ASSIGNMENT →
From the first line to the last, repeat the data exactly but leave out the pictures.

[Collected data]
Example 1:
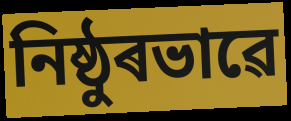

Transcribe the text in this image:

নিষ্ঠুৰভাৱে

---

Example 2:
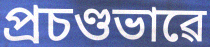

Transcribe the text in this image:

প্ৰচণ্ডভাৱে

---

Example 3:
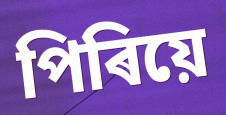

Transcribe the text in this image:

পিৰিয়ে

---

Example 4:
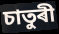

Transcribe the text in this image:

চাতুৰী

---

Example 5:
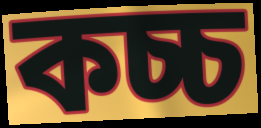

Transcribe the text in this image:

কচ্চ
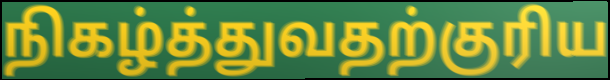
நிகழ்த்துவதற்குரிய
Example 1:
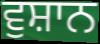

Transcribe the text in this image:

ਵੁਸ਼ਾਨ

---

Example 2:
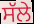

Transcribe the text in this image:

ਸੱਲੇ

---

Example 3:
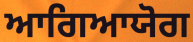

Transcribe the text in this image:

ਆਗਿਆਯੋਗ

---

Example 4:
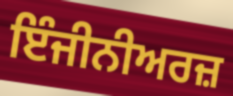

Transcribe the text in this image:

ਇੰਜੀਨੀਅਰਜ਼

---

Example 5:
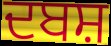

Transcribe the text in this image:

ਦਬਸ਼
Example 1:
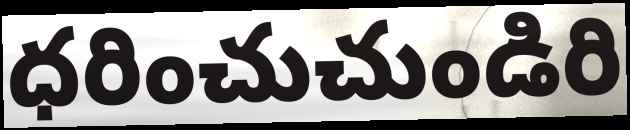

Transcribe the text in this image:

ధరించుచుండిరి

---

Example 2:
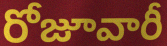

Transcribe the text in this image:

YOUR RESPONSE →
Example 1:

Transcribe the text in this image:

নিষ্ঠুৰভাৱে

---

Example 2:

Transcribe the text in this image:

প্ৰচণ্ডভাৱে

---

Example 3:

Transcribe the text in this image:

পিৰিয়ে

---

Example 4:

Transcribe the text in this image:

চাতুৰী

---

Example 5:

Transcribe the text in this image:

কচ্চ
நிகழ்த்துவதற்குரிய
Example 1:

Transcribe the text in this image:

ਵੁਸ਼ਾਨ

---

Example 2:

Transcribe the text in this image:

ਸੱਲੇ

---

Example 3:

Transcribe the text in this image:

ਆਗਿਆਯੋਗ

---

Example 4:

Transcribe the text in this image:

ਇੰਜੀਨੀਅਰਜ਼

---

Example 5:

Transcribe the text in this image:

ਦਬਸ਼
Example 1:

Transcribe the text in this image:

ధరించుచుండిరి

---

Example 2:

Transcribe the text in this image:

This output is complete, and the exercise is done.